Reputation: 13
I have a DataFrame that looks like this below:
ID | Clicks | Clicks_GA | Discrep_% | Discrep_Found |
---|---|---|---|---|
5939 | 18482 | 18480 | .01 | False |
#Calculates the discrepancy % (I also import numpy as np)
df['Discrep_%'] = np.absolute(df['Clicks'] - df['Clicks_GA']) / (df['Clicks_GA'] * 100)
#Returns true or false if the discrepancy is less than the abs value of 5%
df['Discrep_Found'] = (df['Discrep_%'] > .05)
The problem is that I have multiple dataframes, and I don't want to copy and paste the same line of code a bunch of times.

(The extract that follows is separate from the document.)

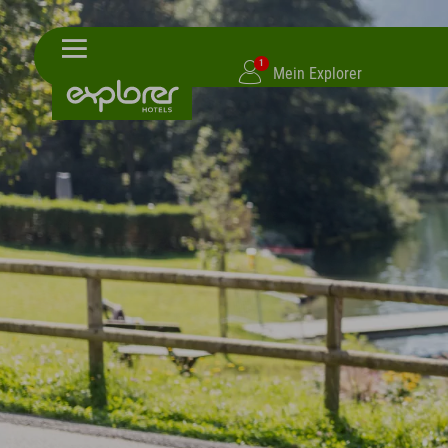
1
Mein Explorer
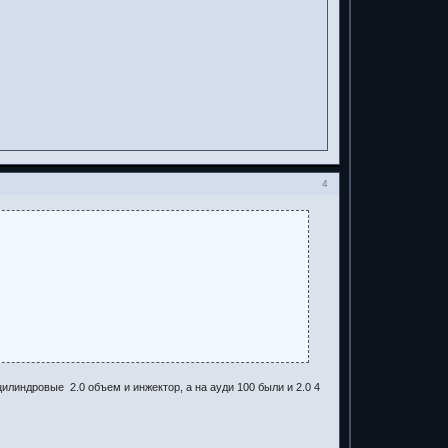
4
цилиндровые 2.0 объем и инжектор, а на ауди 100 были и 2.0 4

Is there a function I can use to make this process simpler?
Thanks!
Upvotes: 0
Views: 37
Reputation: 2804
Try this:
def count_some(df):
val = np.absolute(df['Clicks'] - df['Clicks_GA']) / (df['Clicks_GA'] * 100)
return val, val > .05
df[["Discrep_%", "Discrep_Found"]] = df.apply(count_some, axis=1, result_type='expand')
Upvotes: 1
Reputation: 19565
You could loop through the DataFrames. For example:
for df in [df1, df2, df3, ...]:
df['Discrep_%'] = np.absolute(df['Clicks'] - df['Clicks_GA']) / (df['Clicks_GA'] * 100)
df['Discrep_Found'] = (df['Discrep_%'] > .05)
Upvotes: 0